# DATASET EXCERPTS:

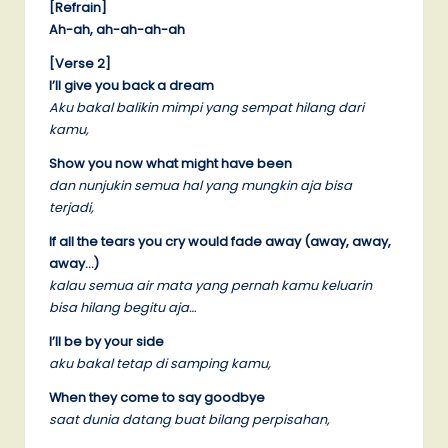
[Refrain]
Ah-ah, ah-ah-ah-ah
[Verse 2]
I’ll give you back a dream
Aku bakal balikin mimpi yang sempat hilang dari
kamu,
Show you now what might have been
dan nunjukin semua hal yang mungkin aja bisa
terjadi,
If all the tears you cry would fade away (away, away,
away…)
kalau semua air mata yang pernah kamu keluarin
bisa hilang begitu aja…
I’ll be by your side
aku bakal tetap di samping kamu,
When they come to say goodbye
saat dunia datang buat bilang perpisahan,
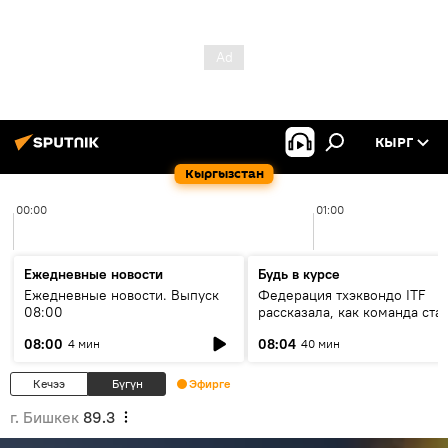
КЫРГ
Кыргызстан
00:00
01:00
Ежедневные новости
Будь в курсе
Ежедневные новости. Выпуск
Федерация тхэквондо ITF
08:00
рассказала, как команда ста
жертвой мошенников
08:00
08:04
4 мин
40 мин
Кечээ
Бүгүн
Эфирге
г. Бишкек
89.3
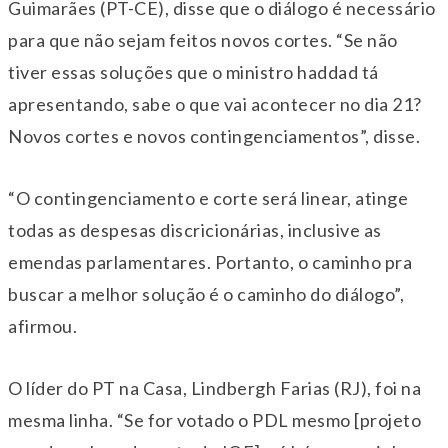
Guimarães (PT-CE), disse que o diálogo é necessário
para que não sejam feitos novos cortes. “Se não
tiver essas soluções que o ministro haddad tá
apresentando, sabe o que vai acontecer no dia 21?
Novos cortes e novos contingenciamentos”, disse.
“O contingenciamento e corte será linear, atinge
todas as despesas discricionárias, inclusive as
emendas parlamentares. Portanto, o caminho pra
buscar a melhor solução é o caminho do diálogo”,
afirmou.
O líder do PT na Casa, Lindbergh Farias (RJ), foi na
mesma linha. “Se for votado o PDL mesmo [projeto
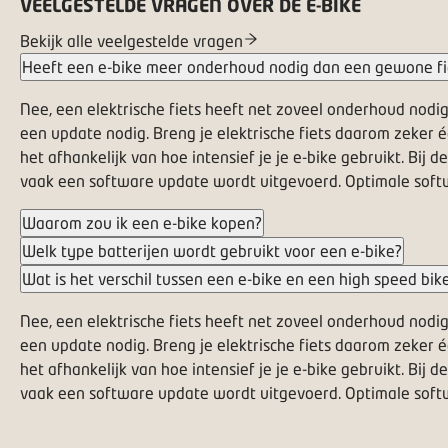
VEELGESTELDE VRAGEN OVER DE E-BIKE
Bekijk alle veelgestelde vragen
Heeft een e-bike meer onderhoud nodig dan een gewone fi
Nee, een elektrische fiets heeft net zoveel onderhoud nodig
een update nodig. Breng je elektrische fiets daarom zeker 
het afhankelijk van hoe intensief je je e-bike gebruikt. Bij d
vaak een software update wordt uitgevoerd. Optimale softw
Waarom zou ik een e-bike kopen?
Welk type batterijen wordt gebruikt voor een e-bike?
Wat is het verschil tussen een e-bike en een high speed bik
Nee, een elektrische fiets heeft net zoveel onderhoud nodig
een update nodig. Breng je elektrische fiets daarom zeker 
het afhankelijk van hoe intensief je je e-bike gebruikt. Bij d
vaak een software update wordt uitgevoerd. Optimale softw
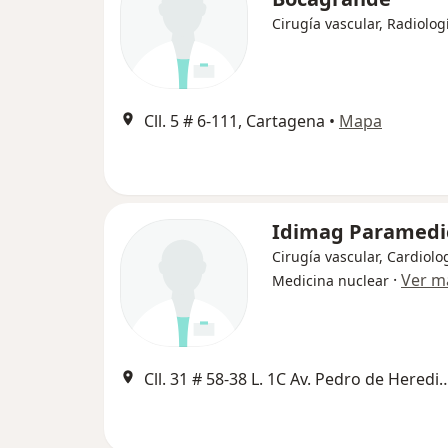
Cirugía vascular, Radiolog
Cll. 5 # 6-111, Cartagena
•
Mapa
Idimag Paramedi
Cirugía vascular, Cardiolo
·
Ver m
Medicina nuclear
Cll. 31 # 58-38 L. 1C Av. Pedro de Heredia C M Lo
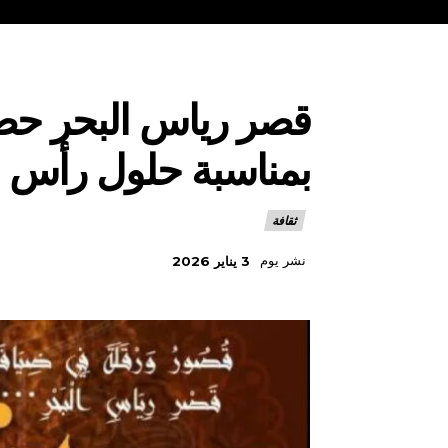
بمناسبة حلول رأس ال
ثقافة
نشر يوم
3 يناير 2026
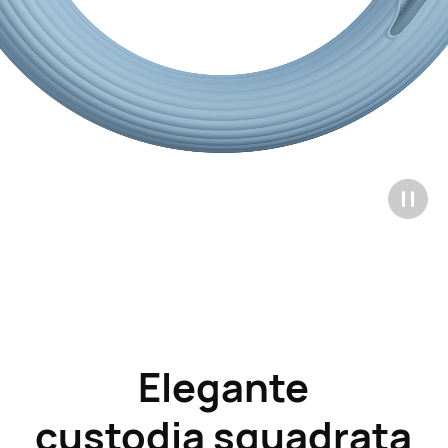
Elegante
custodia
squadrata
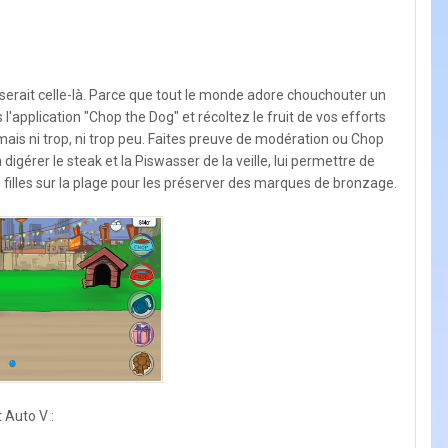
 ce serait celle-là. Parce que tout le monde adore chouchouter un
l'application "Chop the Dog" et récoltez le fruit de vos efforts
s, mais ni trop, ni trop peu. Faites preuve de modération ou Chop
igérer le steak et la Piswasser de la veille, lui permettre de
 filles sur la plage pour les préserver des marques de bronzage.
 Auto V :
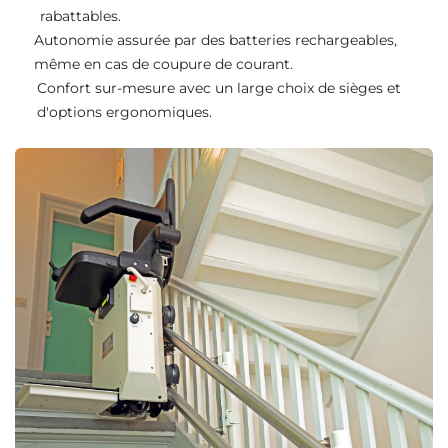
rabattables.
Autonomie assurée par des batteries rechargeables,
même en cas de coupure de courant.
Confort sur-mesure avec un large choix de sièges et
d'options ergonomiques.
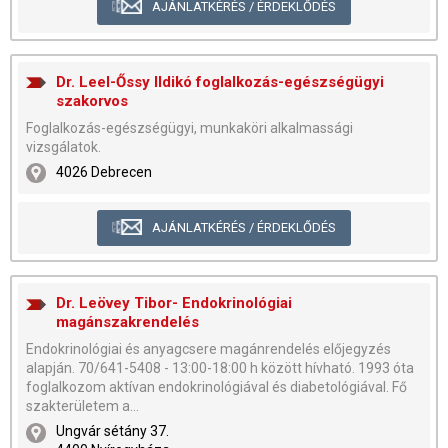
AJÁNLATKÉRÉS / ÉRDEKLŐDÉS
Dr. Leel-Őssy Ildikó foglalkozás-egészségügyi
szakorvos
Foglalkozás-egészségügyi, munkaköri alkalmassági
vizsgálatok.
4026 Debrecen
AJÁNLATKÉRÉS / ÉRDEKLŐDÉS
Dr. Leövey Tibor- Endokrinológiai
magánszakrendelés
Endokrinológiai és anyagcsere magánrendelés előjegyzés
alapján. 70/641-5408 - 13:00-18:00 h között hívható. 1993 óta
foglalkozom aktívan endokrinológiával és diabetológiával. Fő
szakterületem a...
Ungvár sétány 37.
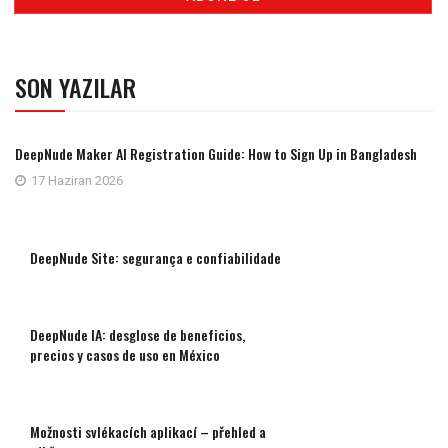
SON YAZILAR
DeepNude Maker AI Registration Guide: How to Sign Up in Bangladesh
17 Haziran 2026
DeepNude Site: segurança e confiabilidade
DeepNude IA: desglose de beneficios,
precios y casos de uso en México
Možnosti svlékacích aplikací – přehled a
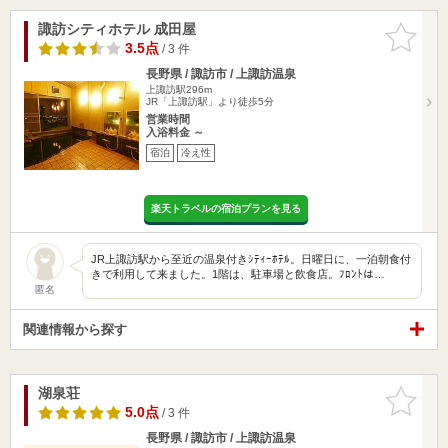
諏訪シティホテル 成田屋
お気に入
りに追加
3.5点
/ 3 件
長野県 / 諏訪市 / 上諏訪温泉
上諏訪駅296m
JR「上諏訪駅」より徒歩5分
営業時間
入浴料金 ～
宿泊
冷え性
楽天トラベルの宿泊プランを見る
JR上諏訪駅から至近の温泉付きｼﾃｨｰﾎﾃﾙ。日曜日に、一泊朝食付
きで利用して来ました。1階は、駐車場と飲食店。ﾌﾛﾝﾄは…
匿名
関連情報から探す
湖泉荘
お気に入
りに追加
5.0点
/ 3 件
長野県 / 諏訪市 / 上諏訪温泉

# WORK TO BE COMPLETED:
Output the lines above in full and exactly. Leave out every picture.

# THE COMPLETED TASK:
[Refrain]
Ah-ah, ah-ah-ah-ah
[Verse 2]
I’ll give you back a dream
Aku bakal balikin mimpi yang sempat hilang dari
kamu,
Show you now what might have been
dan nunjukin semua hal yang mungkin aja bisa
terjadi,
If all the tears you cry would fade away (away, away,
away…)
kalau semua air mata yang pernah kamu keluarin
bisa hilang begitu aja…
I’ll be by your side
aku bakal tetap di samping kamu,
When they come to say goodbye
saat dunia datang buat bilang perpisahan,
КЫРГ
Кыргызстан
00:00
01:00
Ежедневные новости
Будь в курсе
Ежедневные новости. Выпуск
Федерация тхэквондо ITF
08:00
рассказала, как команда ста
жертвой мошенников
08:00
08:04
4 мин
40 мин
Кечээ
Бүгүн
Эфирге
г. Бишкек
89.3
Guimarães (PT-CE), disse que o diálogo é necessário
para que não sejam feitos novos cortes. “Se não
tiver essas soluções que o ministro haddad tá
apresentando, sabe o que vai acontecer no dia 21?
Novos cortes e novos contingenciamentos”, disse.
“O contingenciamento e corte será linear, atinge
todas as despesas discricionárias, inclusive as
emendas parlamentares. Portanto, o caminho pra
buscar a melhor solução é o caminho do diálogo”,
afirmou.
O líder do PT na Casa, Lindbergh Farias (RJ), foi na
mesma linha. “Se for votado o PDL mesmo [projeto
VEELGESTELDE VRAGEN OVER DE E-BIKE
Bekijk alle veelgestelde vragen
Heeft een e-bike meer onderhoud nodig dan een gewone fi
Nee, een elektrische fiets heeft net zoveel onderhoud nodig
een update nodig. Breng je elektrische fiets daarom zeker 
het afhankelijk van hoe intensief je je e-bike gebruikt. Bij d
vaak een software update wordt uitgevoerd. Optimale softw
Waarom zou ik een e-bike kopen?
Welk type batterijen wordt gebruikt voor een e-bike?
Wat is het verschil tussen een e-bike en een high speed bik
Nee, een elektrische fiets heeft net zoveel onderhoud nodig
een update nodig. Breng je elektrische fiets daarom zeker 
het afhankelijk van hoe intensief je je e-bike gebruikt. Bij d
vaak een software update wordt uitgevoerd. Optimale softw
Cirugía vascular, Radiolog
Cll. 5 # 6-111, Cartagena
•
Mapa
Idimag Paramedi
Cirugía vascular, Cardiolo
·
Ver m
Medicina nuclear
Cll. 31 # 58-38 L. 1C Av. Pedro de Heredia C M Lo
بمناسبة حلول رأس ال
ثقافة
نشر يوم
3 يناير 2026
Elegante
custodia
squadrata
 ce serait celle-là. Parce que tout le monde adore chouchouter un
l'application "Chop the Dog" et récoltez le fruit de vos efforts
s, mais ni trop, ni trop peu. Faites preuve de modération ou Chop
igérer le steak et la Piswasser de la veille, lui permettre de
 filles sur la plage pour les préserver des marques de bronzage.
 Auto V :
rabattables.
Autonomie assurée par des batteries rechargeables,
même en cas de coupure de courant.
Confort sur-mesure avec un large choix de sièges et
d'options ergonomiques.
AJÁNLATKÉRÉS / ÉRDEKLŐDÉS
Dr. Leel-Őssy Ildikó foglalkozás-egészségügyi
szakorvos
Foglalkozás-egészségügyi, munkaköri alkalmassági
vizsgálatok.
4026 Debrecen
AJÁNLATKÉRÉS / ÉRDEKLŐDÉS
Dr. Leövey Tibor- Endokrinológiai
magánszakrendelés
Endokrinológiai és anyagcsere magánrendelés előjegyzés
alapján. 70/641-5408 - 13:00-18:00 h között hívható. 1993 óta
foglalkozom aktívan endokrinológiával és diabetológiával. Fő
szakterületem a...
Ungvár sétány 37.
SON YAZILAR
DeepNude Maker AI Registration Guide: How to Sign Up in Bangladesh
17 Haziran 2026
DeepNude Site: segurança e confiabilidade
DeepNude IA: desglose de beneficios,
precios y casos de uso en México
Možnosti svlékacích aplikací – přehled a
諏訪シティホテル 成田屋
お気に入
りに追加
3.5点
/ 3 件
長野県 / 諏訪市 / 上諏訪温泉
上諏訪駅296m
JR「上諏訪駅」より徒歩5分
営業時間
入浴料金 ～
宿泊
冷え性
楽天トラベルの宿泊プランを見る
JR上諏訪駅から至近の温泉付きｼﾃｨｰﾎﾃﾙ。日曜日に、一泊朝食付
きで利用して来ました。1階は、駐車場と飲食店。ﾌﾛﾝﾄは…
匿名
関連情報から探す
湖泉荘
お気に入
りに追加
5.0点
/ 3 件
長野県 / 諏訪市 / 上諏訪温泉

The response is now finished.